Top of Data excerpts
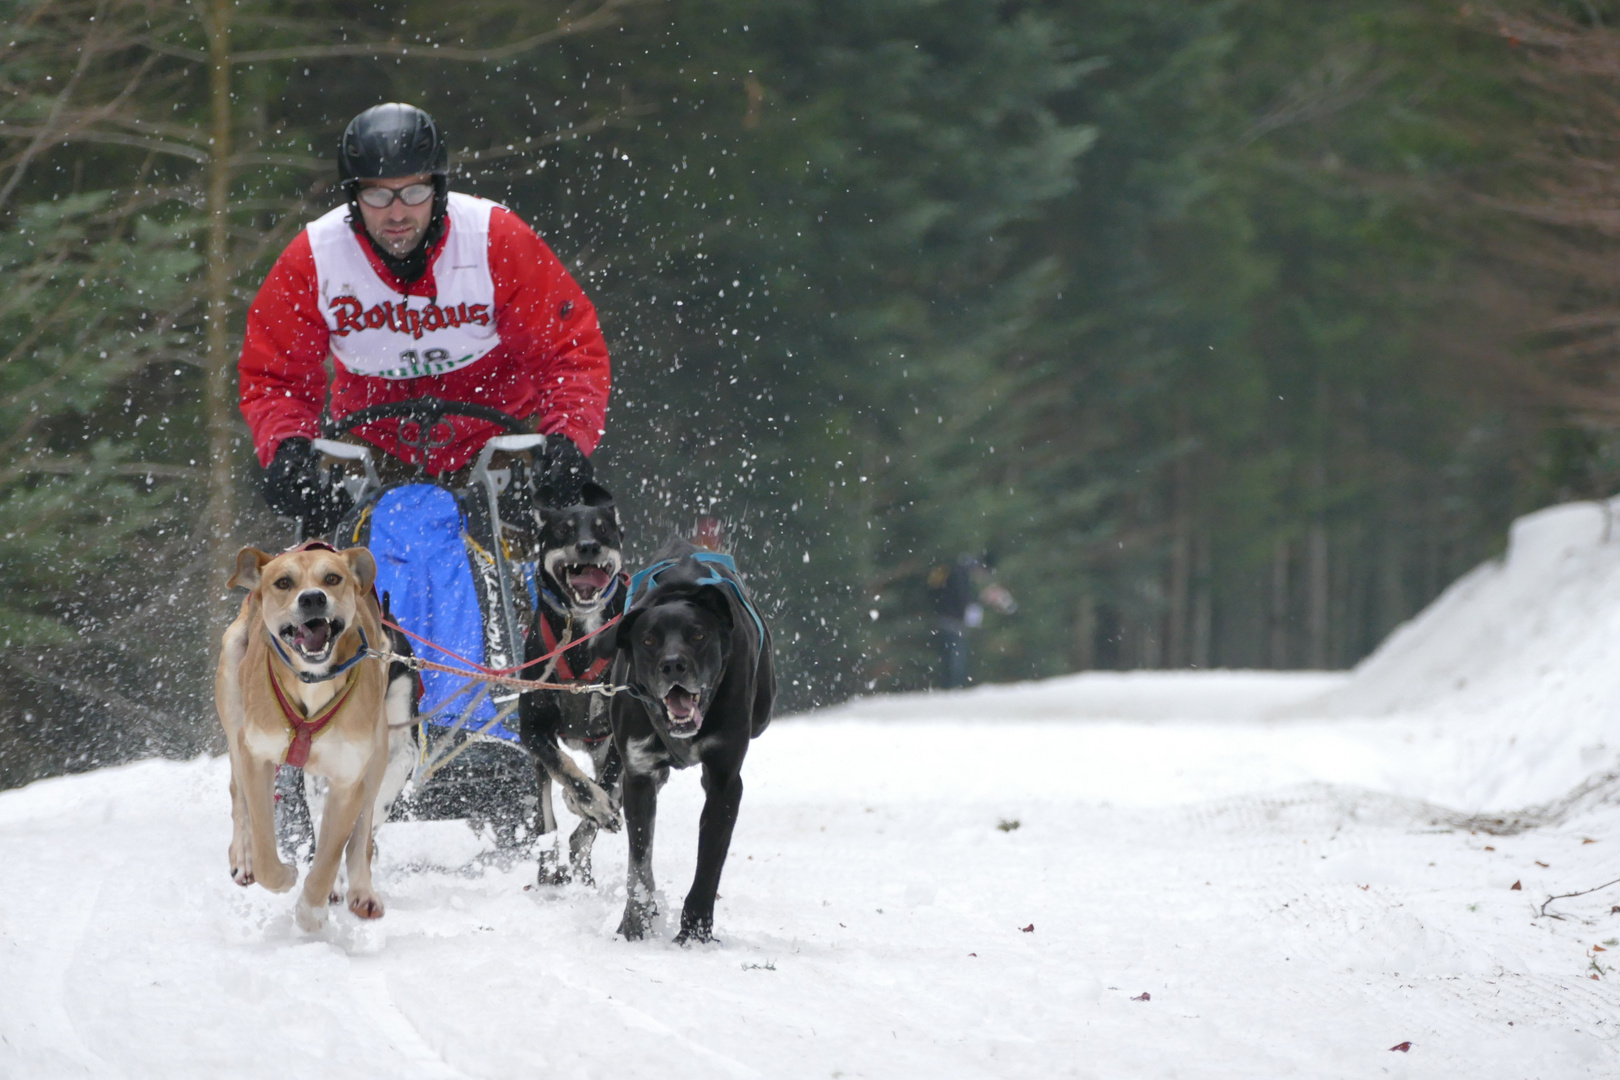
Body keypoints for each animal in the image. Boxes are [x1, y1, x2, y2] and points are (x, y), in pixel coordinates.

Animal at [217, 544, 390, 932]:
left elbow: (329, 856)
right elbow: (266, 850)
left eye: (333, 578)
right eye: (283, 582)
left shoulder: (347, 780)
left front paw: (312, 913)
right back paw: (243, 856)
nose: (313, 598)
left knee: (362, 834)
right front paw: (284, 875)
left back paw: (360, 889)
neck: (313, 681)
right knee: (238, 795)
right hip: (234, 697)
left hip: (380, 751)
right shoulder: (257, 757)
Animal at [518, 482, 625, 887]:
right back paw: (550, 869)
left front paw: (596, 809)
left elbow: (606, 787)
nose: (588, 546)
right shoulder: (532, 730)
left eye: (602, 529)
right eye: (564, 530)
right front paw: (587, 801)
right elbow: (565, 768)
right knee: (546, 819)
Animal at [612, 540, 777, 945]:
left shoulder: (724, 781)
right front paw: (634, 926)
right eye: (649, 640)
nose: (673, 664)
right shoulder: (637, 774)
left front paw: (694, 935)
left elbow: (708, 865)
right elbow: (639, 864)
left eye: (698, 635)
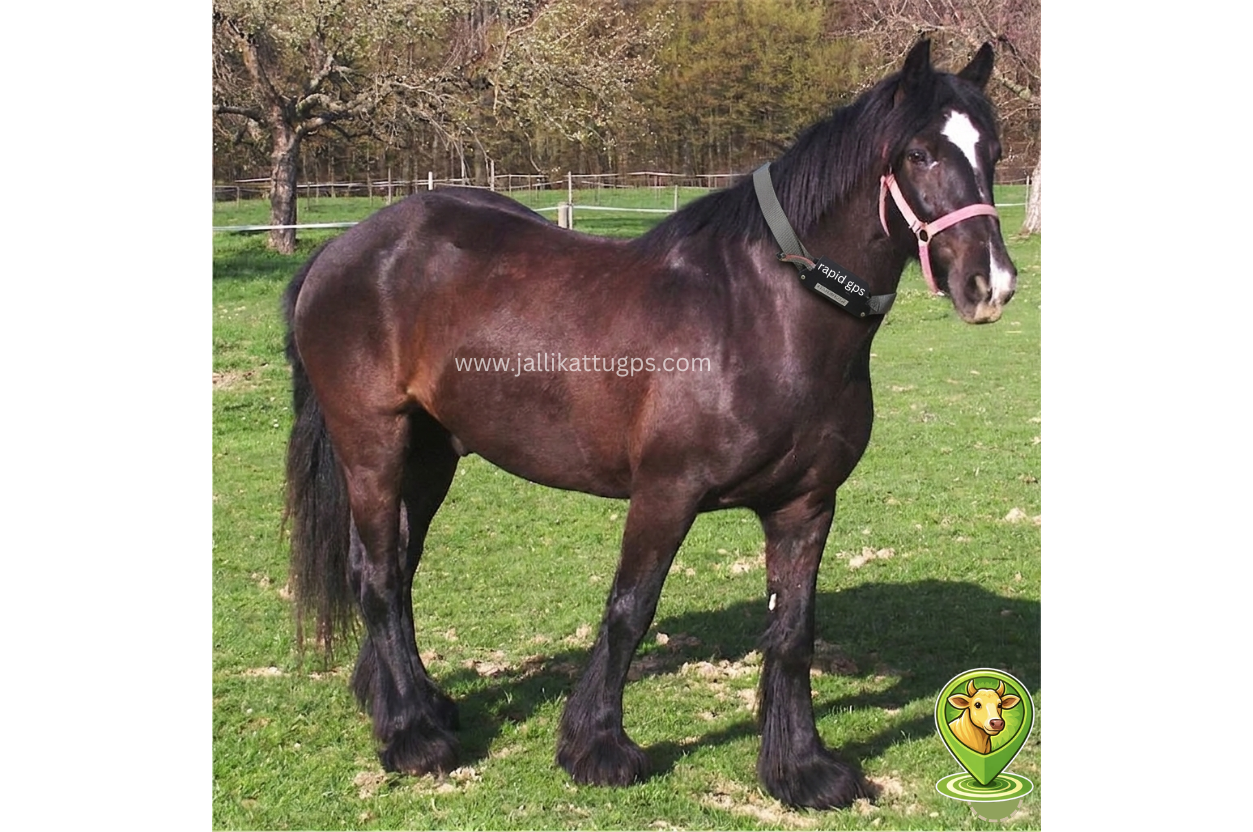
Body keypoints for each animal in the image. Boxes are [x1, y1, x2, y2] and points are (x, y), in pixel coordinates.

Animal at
Bottom of Data excerpts
◆ Task item:
Return the lines exactly, from the one containing "left knee: (362, 834)" through the last line above, including both ends and excluding every picture.

◆ Written answer:
left knee: (362, 834)
right front paw: (284, 875)
left back paw: (360, 889)
neck: (313, 681)
right knee: (238, 795)
right hip: (234, 697)
left hip: (380, 751)
right shoulder: (257, 757)
Animal at [518, 482, 625, 887]:
right back paw: (550, 869)
left front paw: (596, 809)
left elbow: (606, 787)
nose: (588, 546)
right shoulder: (532, 730)
left eye: (602, 529)
right eye: (564, 530)
right front paw: (587, 801)
right elbow: (565, 768)
right knee: (546, 819)
Animal at [612, 540, 777, 945]:
left shoulder: (724, 781)
right front paw: (634, 926)
right eye: (649, 640)
nose: (673, 664)
right shoulder: (637, 774)
left front paw: (694, 935)
left elbow: (708, 865)
right elbow: (639, 864)
left eye: (698, 635)
Body keypoints for each animal in the image. Boxes are [x1, y1, x2, y2] and points are (x, y), in pixel coordinates.

Animal at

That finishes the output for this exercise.